A 6ª Vara Cível e de Fazenda Pública de Macapá julgou procedente a ação que o Sindicato dos Serventuários da Justiça do Amapá  (Sinjap) move contra o Estado pedindo pagamento das chamadas ‘diligências negativas’, que ocorrem quando o oficial não consegue intimar uma das partes. Mais de 50% dessas diligências são negativas. Cabe recurso por parte do GEA.

Quem terá que pagar a conta é o governo do Estado porque esse tipo de ação é naturalmente direcionada ao ente público (Estado do Amapá), e não contra uma de suas representações, neste caso o Tribunal de Justiça. No entanto, numa possível condenação final, o Executivo poderá mover outra ação contra o TJAP para reaver os valores pagos. 
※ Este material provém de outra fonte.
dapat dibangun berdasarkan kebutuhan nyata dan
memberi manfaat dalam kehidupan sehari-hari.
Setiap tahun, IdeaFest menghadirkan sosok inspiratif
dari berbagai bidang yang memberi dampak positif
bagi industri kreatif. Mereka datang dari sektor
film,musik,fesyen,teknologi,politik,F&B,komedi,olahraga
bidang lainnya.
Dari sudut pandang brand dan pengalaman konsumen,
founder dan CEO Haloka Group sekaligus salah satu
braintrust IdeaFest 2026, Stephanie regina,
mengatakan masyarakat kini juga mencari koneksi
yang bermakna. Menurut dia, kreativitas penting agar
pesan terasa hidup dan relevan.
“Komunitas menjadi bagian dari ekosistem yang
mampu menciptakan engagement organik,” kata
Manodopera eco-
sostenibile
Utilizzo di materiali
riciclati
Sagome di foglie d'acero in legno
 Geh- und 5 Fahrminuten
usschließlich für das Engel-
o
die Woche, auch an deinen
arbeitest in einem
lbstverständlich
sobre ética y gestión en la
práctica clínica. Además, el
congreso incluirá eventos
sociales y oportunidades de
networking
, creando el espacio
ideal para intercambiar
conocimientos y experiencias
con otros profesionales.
Por enquanto a decisão é liminar. Os oficiais de justiça do Amapá dizem que os pagamentos nunca foram efetuados. Segundo eles, o mesmo serviço e esforço empregados para essas diligências quanto para as outras, consideradas positivas, é o mesmo.
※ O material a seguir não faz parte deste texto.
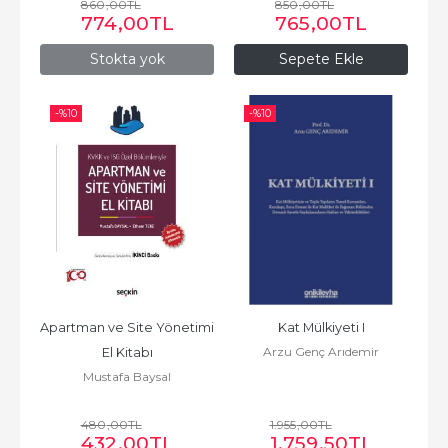
860
,00
TL
850
,00
TL
774
,00
TL
765
,00
TL
Stokta yok
Sepete Ekle
-%
10
-%
10
Apartman ve Site Yönetimi 
Kat Mülkiyeti I
Arzu Genç Arıdemir
El Kitabı
Mustafa Baysal
480
,00
TL
1.955
,00
TL
432
,00
TL
1.759
,50
TL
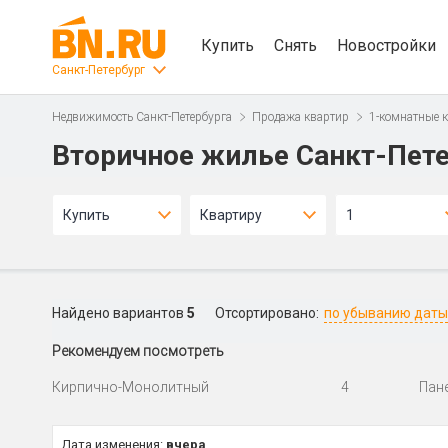
Купить
Снять
Новостройки
Санкт-Петербург
Недвижимость Санкт-Петербурга
Продажа квартир
1-комнатные 
Вторичное жилье Санкт-Пете
Купить
Квартиру
1
Найдено вариантов
5
Отсортировано:
по убыванию даты
Рекомендуем посмотреть
Кирпично-Монолитный
4
Пан
Дата изменения:
вчера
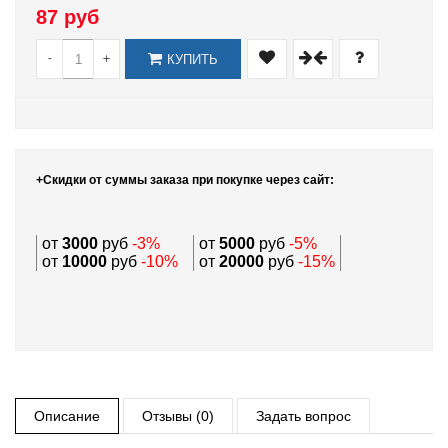
87 руб
-
+
КУПИТЬ
+Скидки от суммы заказа при покупке через сайт:
от
3000
руб
-3%
от
5000
руб
-5%
от
10000
руб
-10%
от
20000
руб
-15%
Описание
Отзывы (0)
Задать вопрос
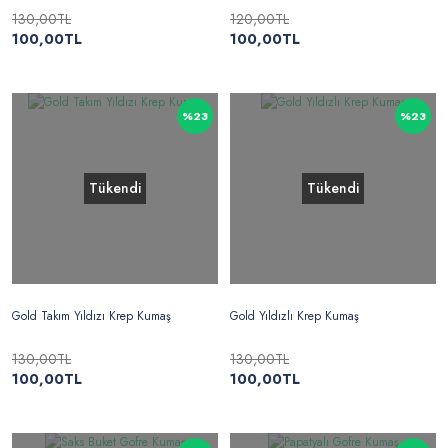
130,00TL
120,00TL
100,00TL
100,00TL
%23
%23
Tükendi
Tükendi
Gold Takım Yıldızı Krep Kumaş
Gold Yıldızlı Krep Kumaş
130,00TL
130,00TL
100,00TL
100,00TL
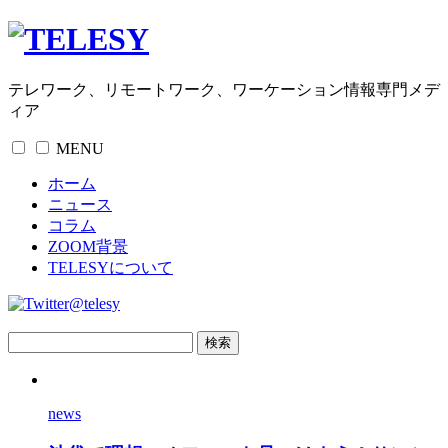
テレワーク、リモートワーク、ワーケーション情報専門メデ
ィア
MENU
ホーム
ニュース
コラム
ZOOM背景
TELESYについて
@telesy
news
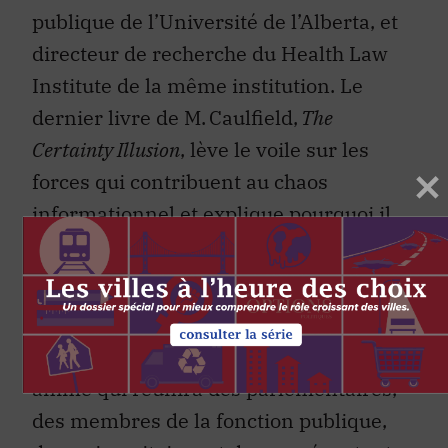
publique de l’Université de l’Alberta, et
directeur de recherche du Health Law
Institute de la même institution. Le
dernier livre de M. Caulfield,
The
Certainty Illusion
, lève le voile sur les
forces qui contribuent au chaos
informationnel et explique pourquoi il
est si difficile, y compris parfois pour les
experts, d’échapper aux fausses
informations.
La conférence sera suivie d’un cocktail
animé qui réunira des parlementaires,
des membres de la fonction publique,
Os oficiais recebem uma ajuda de custo para essas ações, pois os veículos usados por eles são particulares.

“Nós tentamos resolver de forma administrativa esse assunto. Chegamos a fazer greve, mas a presidente do TJAP não atendeu nossa solicitação. Nenhum desembargador também nunca abriu mão disso e não sei por que razão. Em todos os outros estados eles pagam. Metade das diligência não tem resultado positivo por que essas pessoas mudam muito de endereço”, afirma o oficial.

O governo do Estado se defendeu afirmando que “era dever do Sindicato fazer as provas de que não está havendo o pagamento da parcela questionada no presente processo”. Também argumentou que a resolução do Conselho Nacional de Justiça (CNJ) não prevê o pagamento de tais diligências. A defesa foi rejeitada pelo juiz Paulo César do Vale Madeira.
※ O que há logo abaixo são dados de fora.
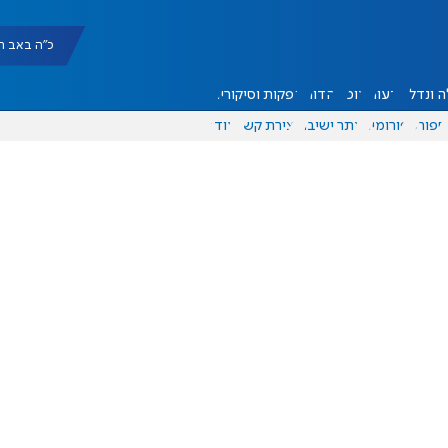
כ"ה באב תשפ"ו |
 ונדל"ן
דעות
אוכל
יהדות
הפקות וסיקורים
ספורט
פורומים
אתר ישיבה
יצירת קשר
עוד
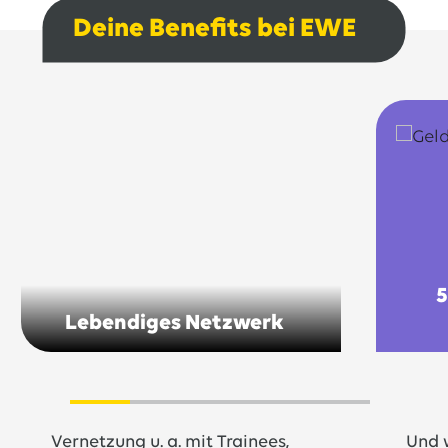
Deine Benefits bei EWE
5
Lebendiges Netzwerk
Vernetzung u. a. mit Trainees,
Und 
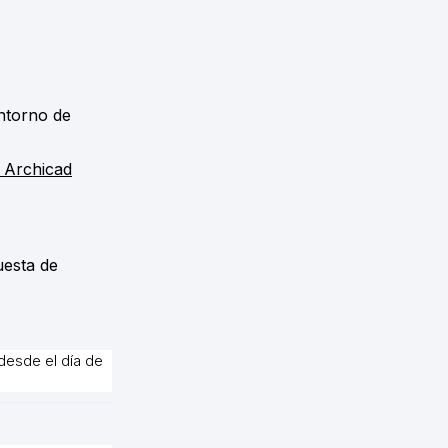
entorno de
 Archicad
uesta de
desde el día de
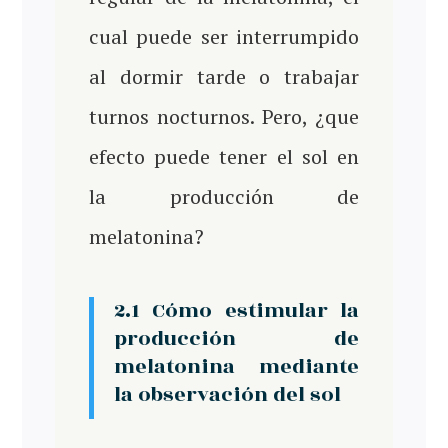
cual puede ser interrumpido
al dormir tarde o trabajar
turnos nocturnos. Pero, ¿que
efecto puede tener el sol en
la producción de
melatonina?
2.1 Cómo estimular la
producción de
melatonina mediante
la observación del sol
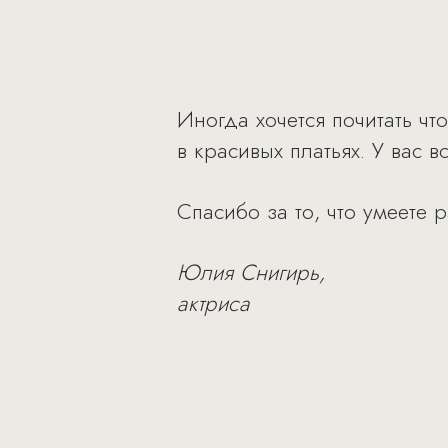
Иногда хочется почитать чт
в красивых платьях. У вас в
Спасибо за то, что умеете 
Юлия Снигирь,
актриса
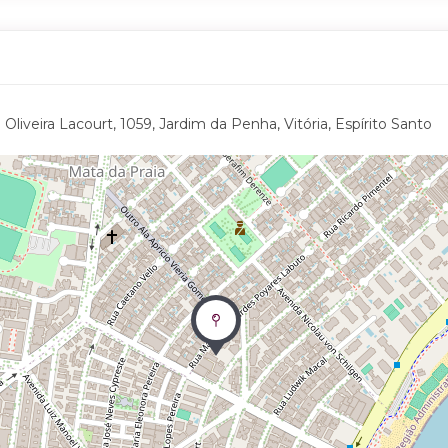
Oliveira Lacourt, 1059, Jardim da Penha, Vitória, Espírito Santo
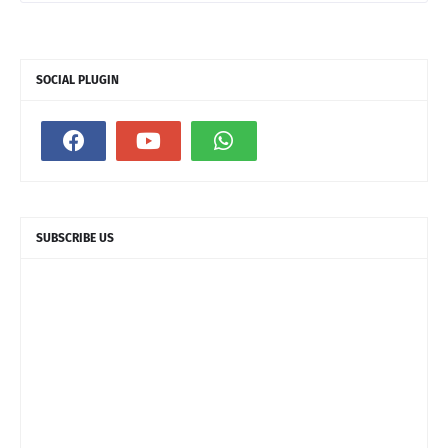
SOCIAL PLUGIN
SUBSCRIBE US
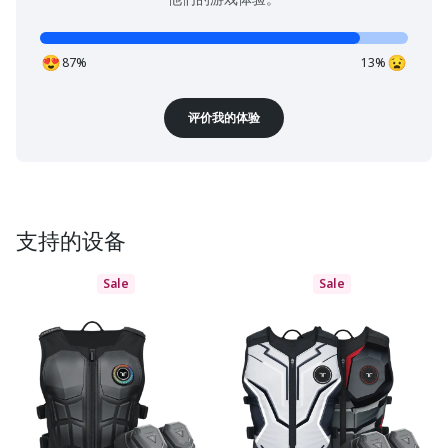
87%
13%
评价我的体验
支持的设备
Sale
Sale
“Já há um entendimento solidificado do Conselho Nacional de Justiça que já tem uma resolução em relação a esse assunto que manda pagar as negativas e o tribunal não paga”, afirma o oficial de justiça Gesiel Oliveira.

Na decisão, o juiz considerou que o Tjap agiu de forma ilegal restringindo o recebimento de verbas indenizatórias pelas diligências negativas. Ele intimou o governo do Estado a pagar o retroativo das verbas que compreendem desde o dia 7 de abril de 2011.

O Site SELESNAFES.COM não conseguiu localizar o procurador-geral do Estado, Narson Galeno.